Posted on: 24th Mar, 2009 07:26 am
A few years ago, my dad decided to transfer the mortgage under my name while cashing all the equity in our house (So practically, he sold it to me). The deal was, he will still be paying most of the mortgage while I can go and move out on my own. I decided to stay to help and unfortunately, my dad decided to leave my mom for another woman and left me with the mortgage all on my own. (I know, I was stupid for trusting my own father).
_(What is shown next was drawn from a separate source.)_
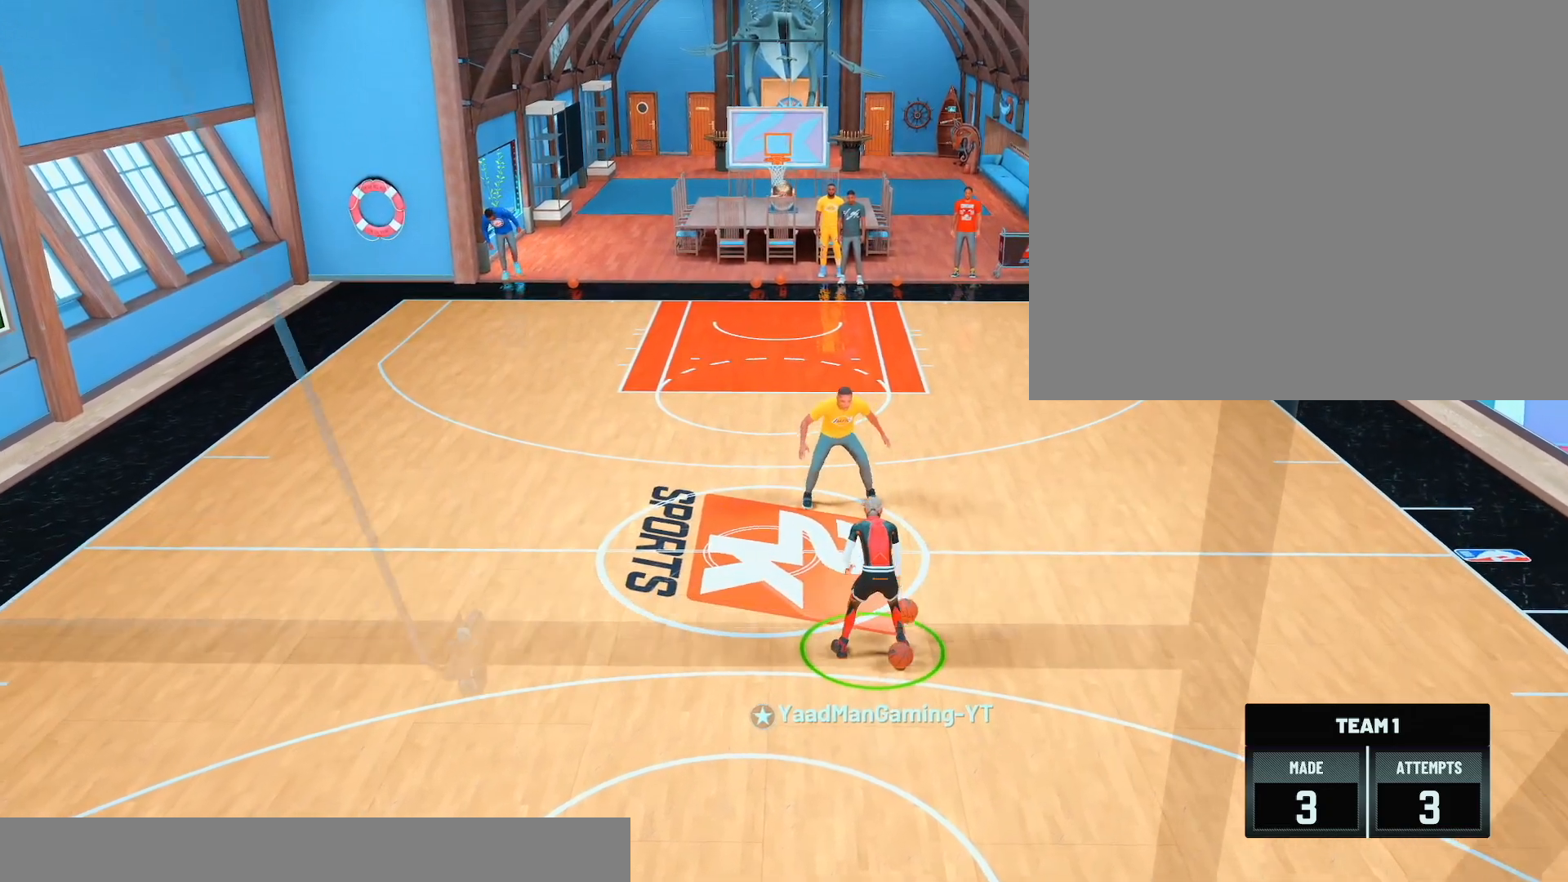
{"buttons": [], "left_stick": "center", "right_stick": "center", "events": [[67, "right_stick", "up-left"], [183, "right_stick", "center"]]}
Anyway, I have been trying to sell my house but it's been tough. Now I'm underwater and considering a short sale. I haven't missed any mortgage payments yet but I'm afraid that I will have to sooner or later (he also left a lot of credit card debt under my name). Is short sale a good option for me? How will this affect my credit? I just really want to get out of this house, for financial and emotional reasons. Your advice is greatly appreciated. Thanks.
Posted on: 24th Mar, 2009 10:30 am
Hi Mary,

A short sale, indeed, would be a good option in this situation. This will affect your credit by almost 75 to 100 points, as opposed to 250 points in a foreclosure or a deed in lieu. However, you are required to pay off the deficient amount due to the short sale.

Thanks,

Jerry
Posted on: 25th Mar, 2009 04:47 am
Update

--------------------------------------------------------------------------------

I just got an offer on my house for 365k

What I owe is:
1st mortgage: 385k
HELOC: 40k

My real estate lawyer said that there's a possibility that the short sale can be approved if I proved that my incoming is less than my outgoing expenses. He also said that whatever the bank is forgiving is non-taxable because it's my primary residence.

Is this accurate?
Posted on: 25th Mar, 2009 10:26 am
Hi Mary,

That is right. If you can show your income to be less than your outgoing expenses, you have a fair chance of getting the shorts sale approved by the bank. You may not have to pay taxes on the forgiven amount under the mortgage forgiveness debt relief act as it is your primary residence.
Posted on: 26th Mar, 2009 01:48 am
I have a house that i had to stop making payments. I haven't paid since february. They won't foreclose. I am going to send them the deed in leu of. What are the problems that i will have besides my credit?